My mom always likes to say bad news doesn’t get better with age. Even small things need to get discussed and resolved quickly. It’s a lot easier to jump on a call and talk something through then to have a hard conversation a few months later when things have gotten bad. 

I was working with a new team and made sure to tell the Engineering leader to quickly raise any questions or concerns. He did, within the first week he told me I shared something with the team they didn’t need to know that might have confused them. We got it sorted out very quickly and learned that we could hold each other accountable. 

5. Have shared standards

Tabs or spaces? In order for distributed teams to work together and resolve issues without finger pointing, it is important for them to have a shared understanding of what “good looks like.” It does not help if one team follows Test Driven Development (TDD), while the other barely writes unit tests, or if one team prefers one architecture style over what the other team prefers. 

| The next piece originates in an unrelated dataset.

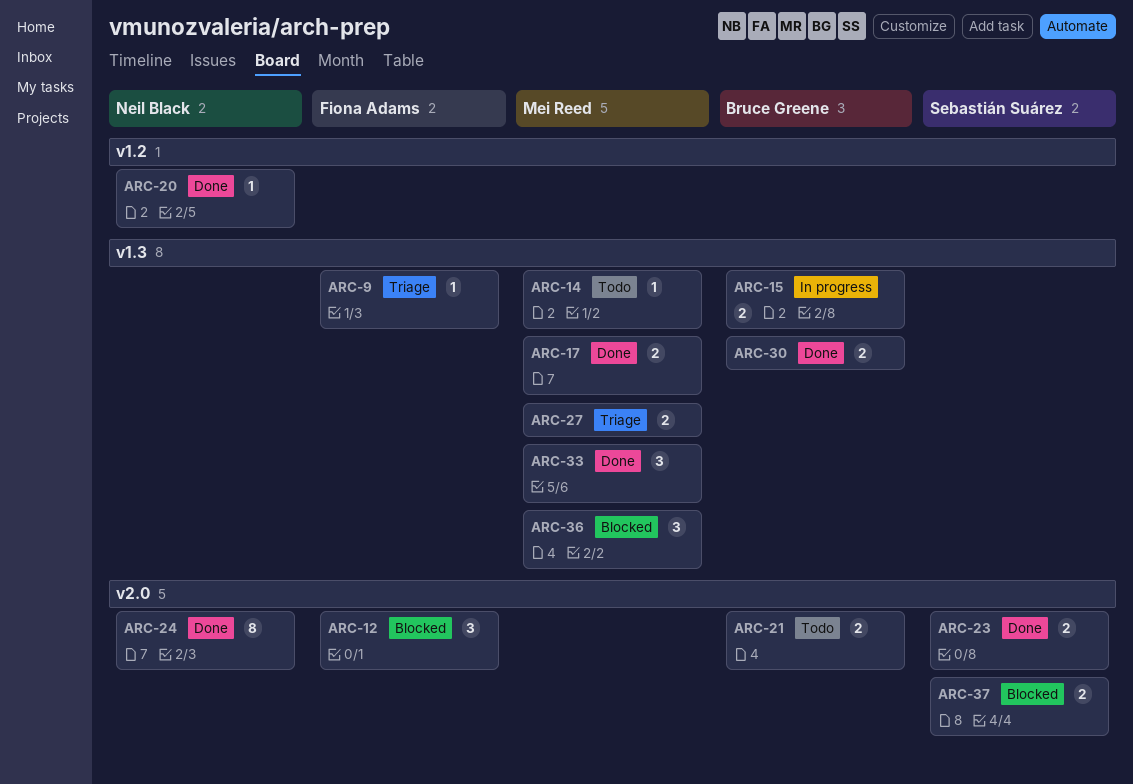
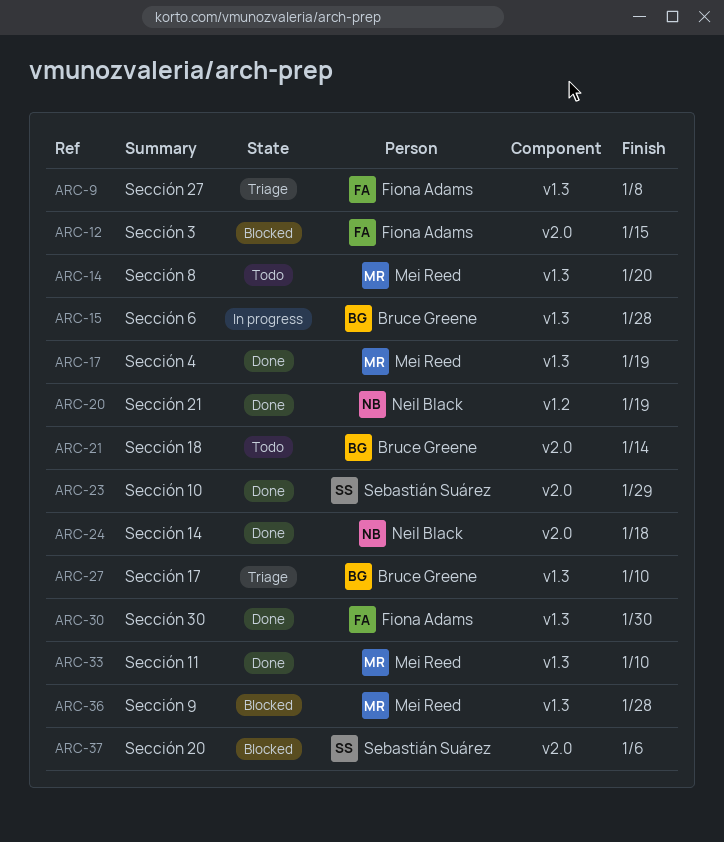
ARC-27, owner: Mei Reed -> Bruce Greene
ARC-30, owner: Bruce Greene -> Fiona Adams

They must at least be aligned to a product design and architecture philosophy, otherwise chaos will reign. Mature global teams go further, and take a scorecard approach to make sure they are consistently hitting the same notes. We developed the Engineering Health Index (EHI) to create a shared understanding of stability, maintainability, security, performance and delivery efficiency and use this scorecard to uniformly elevate product discipline and quality.

6. Design your week 

If you start early to meet with colleagues in India and have to take a late afternoon sales call, it’s easy to end up working all day long and leaving little time to take care of yourself or your family. I try to design the week so I’m using time thoughtfully. I do a block in the morning to connect with global colleagues. Then I help my husband get the kids out the door and may do a workout or some chores. I do a long block in the office with colleagues before heading out to pick up the kids. I’m a night owl and do my best writing and thinking at night so I schedule some work for myself in the evening but it’s not for everyone. The goal is to plan my time so other people don’t take it all.